Le bon créneau du matin donne aux racines un départ régulier
Les jeunes pousses travaillent déjà quand la lumière monte. Un arrosoir muni d’une pomme fine, tenu à 20 cm du terreau, dépose une pluie régulière au pied. Avec 6 à 8 mm d’eau, la surface fonce, puis redevient souple en deux heures.
Un apport matinal limite aussi l’écart thermique. L’eau tempérée, autour de 18 °C, entre dans le substrat sans saisir les radicelles. Sur une tablette de serre exposée est, les plants gardent un collet sec avant midi, signe simple d’une reprise sans stress.
Le test de la phalange évite de noyer le substrat
Le terreau parle sous le doigt. La première phalange s’enfonce à 2 cm, près du bord du godet, jamais contre la tige. Si la terre colle en pâte brillante, l’arrosage attend. Si elle s’effrite comme du café sec, la réserve manque.
Un pulvérisateur suffit pour les semis juste levés. La buse se règle en brouillard, à 30 cm, avec un angle de 45 degrés pour éviter de coucher les tigelles.
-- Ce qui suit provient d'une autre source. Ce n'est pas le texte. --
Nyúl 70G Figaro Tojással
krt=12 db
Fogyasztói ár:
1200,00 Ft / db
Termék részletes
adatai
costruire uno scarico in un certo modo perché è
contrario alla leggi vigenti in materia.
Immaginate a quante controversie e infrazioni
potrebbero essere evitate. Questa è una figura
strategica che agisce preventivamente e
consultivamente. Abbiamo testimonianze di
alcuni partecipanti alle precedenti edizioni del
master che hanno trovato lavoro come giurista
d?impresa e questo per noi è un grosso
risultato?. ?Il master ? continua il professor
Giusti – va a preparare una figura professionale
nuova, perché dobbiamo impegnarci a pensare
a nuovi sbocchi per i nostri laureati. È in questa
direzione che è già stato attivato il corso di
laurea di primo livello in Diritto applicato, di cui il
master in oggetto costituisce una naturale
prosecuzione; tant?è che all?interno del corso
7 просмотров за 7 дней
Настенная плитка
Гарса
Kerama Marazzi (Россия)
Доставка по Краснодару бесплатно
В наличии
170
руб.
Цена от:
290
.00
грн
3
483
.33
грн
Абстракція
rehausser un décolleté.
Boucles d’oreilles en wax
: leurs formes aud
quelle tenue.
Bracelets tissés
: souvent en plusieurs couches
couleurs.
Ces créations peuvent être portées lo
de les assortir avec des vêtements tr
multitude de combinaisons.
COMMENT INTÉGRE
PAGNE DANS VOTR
Après trois passages croisés, la motte reste humide, mais aucune flaque ne marque la caissette.
- Terre fraîche à 2 cm : pas d’eau avant le lendemain matin.
- Surface sèche et motte légère : arrosage fin pendant 20 secondes par caissette.
- Feuillage mou à 17 h : soucoupe remplie 10 minutes, puis vidée.
- Odeur aigre du terreau : aération immédiate, arrosage suspendu 24 heures.
Ce contrôle remplace le calendrier rigide. En mai, une journée douce à 17 °C ne sèche pas comme un après-midi venté à 24 °C. Le semis gagne des racines plus profondes en dix jours, visibles quand la motte tient seule au rempotage.
Le soir garde l’humidité là où les champignons s’installent
L’arrosage tardif semble pratique, mais la fraîcheur bloque l’évaporation. Une feuille mouillée à 20 h reste souvent humide jusqu’au matin sous châssis. La fonte des semis profite alors du collet mouillé, surtout dans un semis trop dense de basilic ou de laitue.
Le bon réflexe consiste à viser la terre, pas le feuillage. Le bec verseur suit le rang à 3 cm des tiges, lentement, sans creuser de rigole. Le terreau sent alors l’humus frais, pas la cave humide, et la ventilation sèche les feuilles avant la nuit.
Un repiquage léger corrige les caissettes serrées. Les plants gardent 3 cm entre deux tigelles avec une cuillère à café comme levier, inclinée à 30 degrés sous la motte. Après sept jours, les feuilles ne se touchent plus et l’air circule.
Les exceptions de mai se traitent sans perdre le rythme
Un vent d’est sec ou un balcon plein sud peut vider une caissette en une journée. Dans ce cas, l’arrosage du soir reste un secours mesuré. La soucoupe reçoit 5 mm d’eau pendant dix minutes, puis se vide pour garder le collet au sec.
Le paillage fin aide les godets déjà repiqués. Une couche de 5 mm de fibre de coco ou de compost mûr tamisé couvre la surface sans toucher la tige. En sol léger et exposition sud, cette protection réduit le dessèchement visible dès 48 heures.
Le rythme reste simple jusqu’aux Saints de glace. Le matin porte l’arrosage principal, le soir sert seulement aux coups de chaud. Avec un terreau frais à 2 cm et un feuillage sec au crépuscule, neuf semis sur dix passent mai sans affaissement.